Interviews: Dorota Swies of The Divinitus

by • 16. October, 2013 • All, Featured, InterviewsComments (0)3125

Tell us a bit about yourself. Who are you, where are you from, what are you doing?

Born in Europe. Reborn in North America. I’m a new media designer and indie filmmaker.

When and why did you start blogging?

In 2008 during the Sundance Film Festival. I had some free time, laptop and it happened…

What kind of music do you listen to?

At my desk I have Pandora radio set to the Gramatik station (my fave is “No Way Out” from their Water 4 The Soul EP album). In the bedroom Air with “La Femme D’Argent” as a favorite track. In the car the latest Muse, Black Keys, Tricky or Portishead.

Style inspirations?

Michele Lamy as the exact opposite to mainstream fashion. Her approach to aesthetics and physical characteristics.

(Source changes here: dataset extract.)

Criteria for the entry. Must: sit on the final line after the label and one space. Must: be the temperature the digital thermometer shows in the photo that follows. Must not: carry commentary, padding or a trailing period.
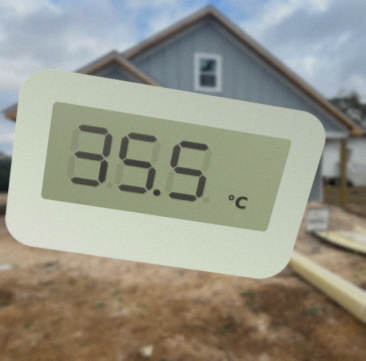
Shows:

And of course the fact she is not afraid to wear the same designer from head to toe, which makes her a total rebel of common fashion rules. Le Corbusier as far as anything else outside of fashion.

Childhood dream?

To be a singer. Then to be a piano virtuoso. I had a fake keyboard made out of a white cardboard box from a set of FIFA World Cup glasses. Luckily in kindergarten it was found that I had good hearing and so I was recruited to a music school where I spent several years obtaining a classical music diploma.

Any guilty pleasures?

“The Real Housewives” reality shows… but I don’t really feel so guilty after my colleague & respected writer, Chuck P. admitted that he watches way, way worse (reality) shows than me.

What do you find interesting in the fashion world at the moment?

All that avant-garde which is really a life-style rather than a “trend” as some people tend to call it. Minimal or androgyny science fiction which is very different from what was happening in the 60s. That’s probably the unique characteristic of the current fashion scene I care about most.

How has your style evolved throughout the years?

It’s more polished, cleaner. Back then I was going to art school and then university of fine arts, and it was either self-made or made by my colleagues from weaving art department. Now I introduced a very limited number of designers, reduced accessories and any unnecessary fuzz, and also narrowed the color palette. I mean, I did wear black, but now I focus on shades of it, and its (fabric) composition. And my pockets aren’t hanging loose as it was happening before.

What plans do you have for the future?

Continue growing my current career to be able to explore new territory, something in fashion, maybe even my own line. And of course to finally become that singer.